Exercise materials:

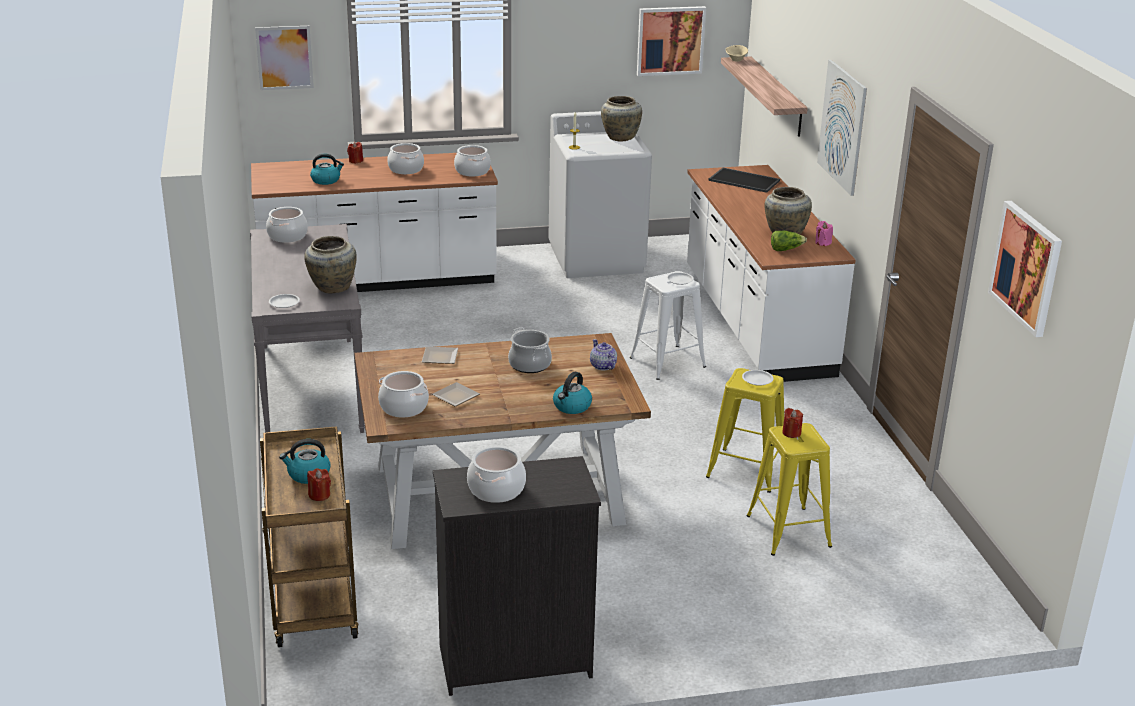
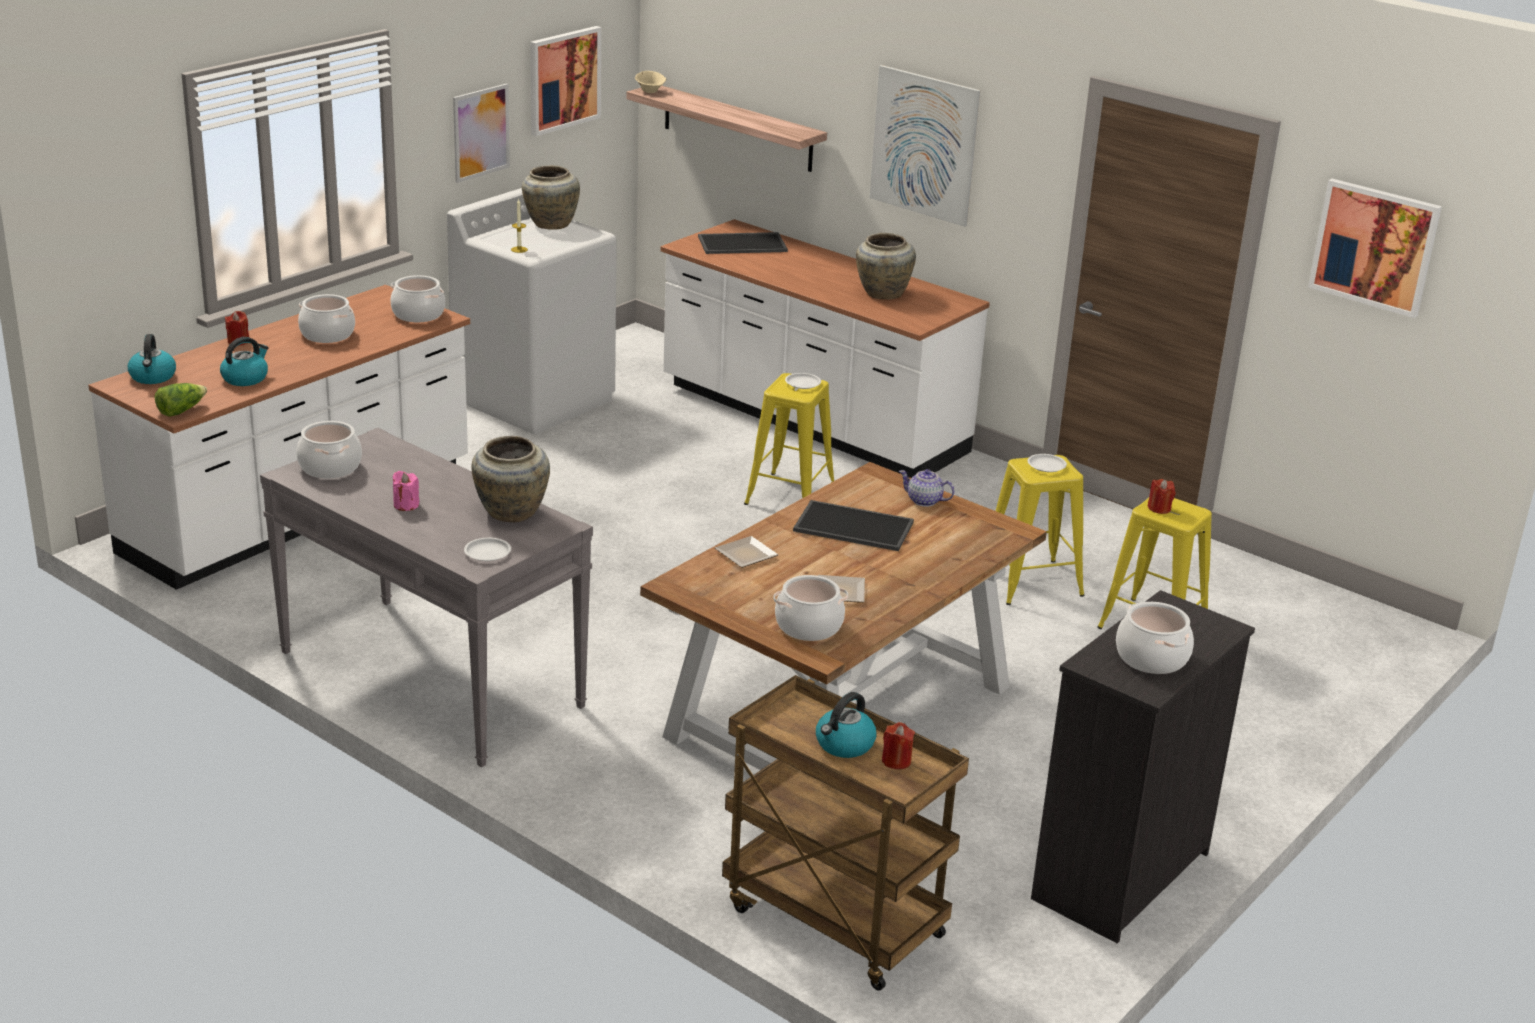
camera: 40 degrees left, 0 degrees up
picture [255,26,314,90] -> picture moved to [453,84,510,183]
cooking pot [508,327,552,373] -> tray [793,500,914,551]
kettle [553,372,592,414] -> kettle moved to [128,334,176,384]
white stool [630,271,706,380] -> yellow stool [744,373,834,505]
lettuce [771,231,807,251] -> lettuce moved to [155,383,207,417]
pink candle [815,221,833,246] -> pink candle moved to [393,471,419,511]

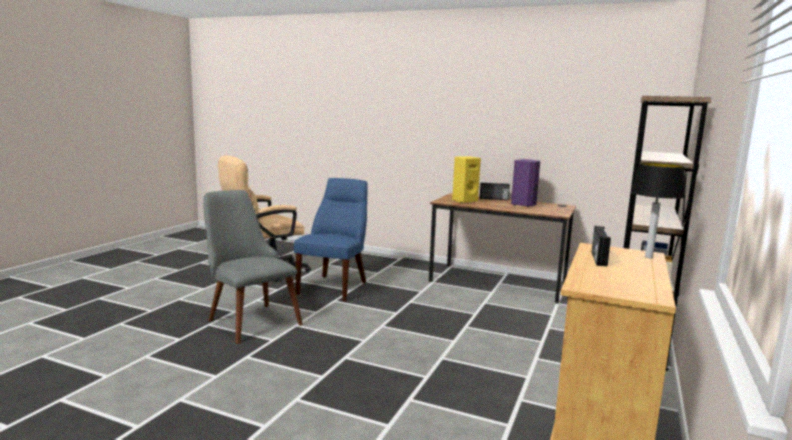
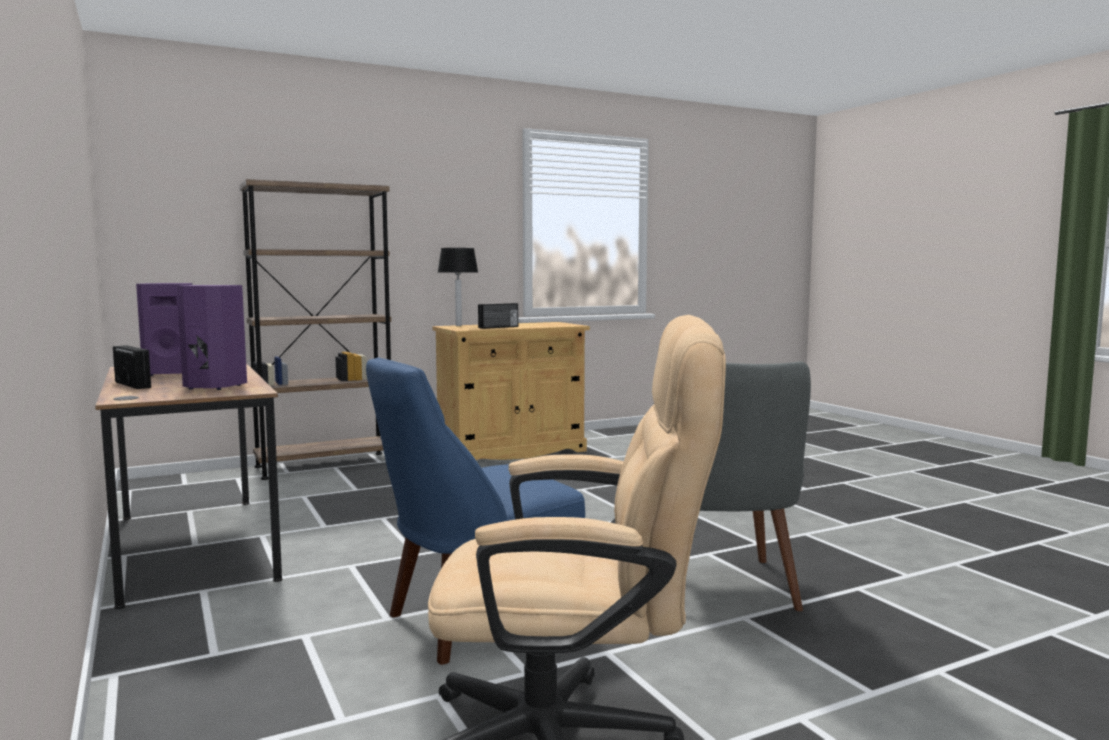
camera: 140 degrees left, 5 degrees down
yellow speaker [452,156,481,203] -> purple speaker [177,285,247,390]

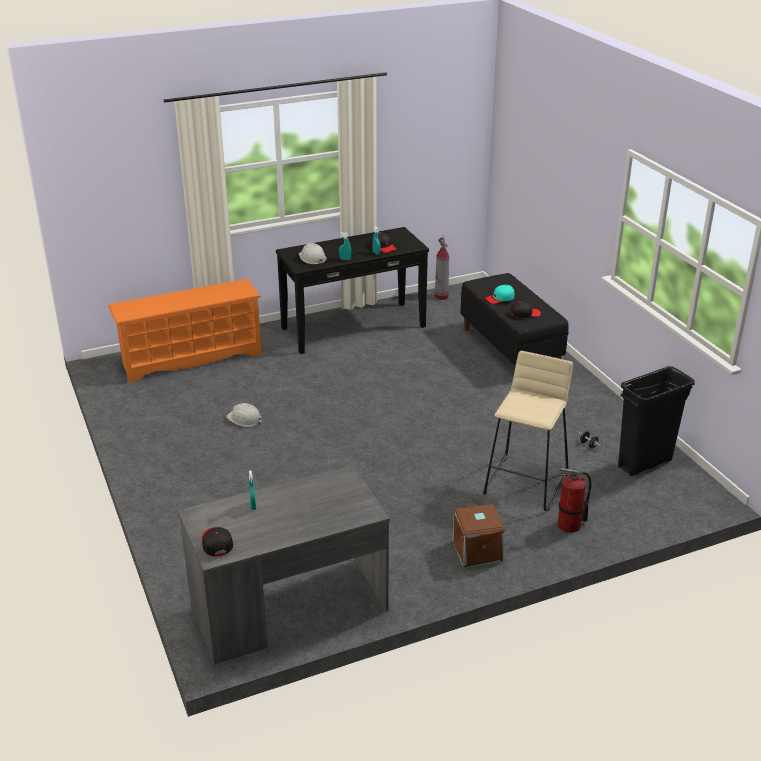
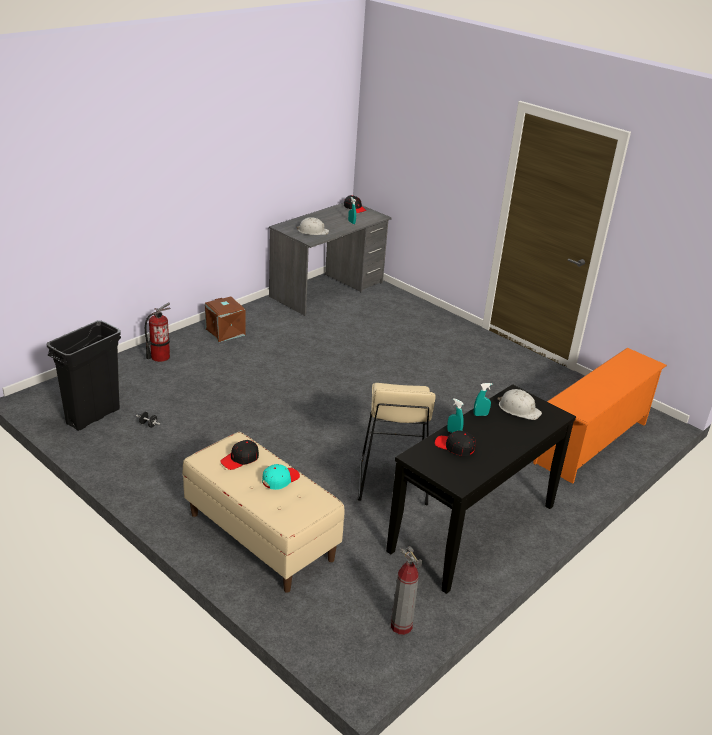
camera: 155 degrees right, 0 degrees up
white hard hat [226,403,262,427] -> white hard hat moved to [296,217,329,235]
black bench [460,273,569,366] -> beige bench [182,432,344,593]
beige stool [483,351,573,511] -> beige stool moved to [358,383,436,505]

Exercise objective: What is needed is an exact copy of every entry, with the pictures removed.

Exercise response:
camera: 40 degrees left, 0 degrees up
picture [255,26,314,90] -> picture moved to [453,84,510,183]
cooking pot [508,327,552,373] -> tray [793,500,914,551]
kettle [553,372,592,414] -> kettle moved to [128,334,176,384]
white stool [630,271,706,380] -> yellow stool [744,373,834,505]
lettuce [771,231,807,251] -> lettuce moved to [155,383,207,417]
pink candle [815,221,833,246] -> pink candle moved to [393,471,419,511]

camera: 140 degrees left, 5 degrees down
yellow speaker [452,156,481,203] -> purple speaker [177,285,247,390]

camera: 155 degrees right, 0 degrees up
white hard hat [226,403,262,427] -> white hard hat moved to [296,217,329,235]
black bench [460,273,569,366] -> beige bench [182,432,344,593]
beige stool [483,351,573,511] -> beige stool moved to [358,383,436,505]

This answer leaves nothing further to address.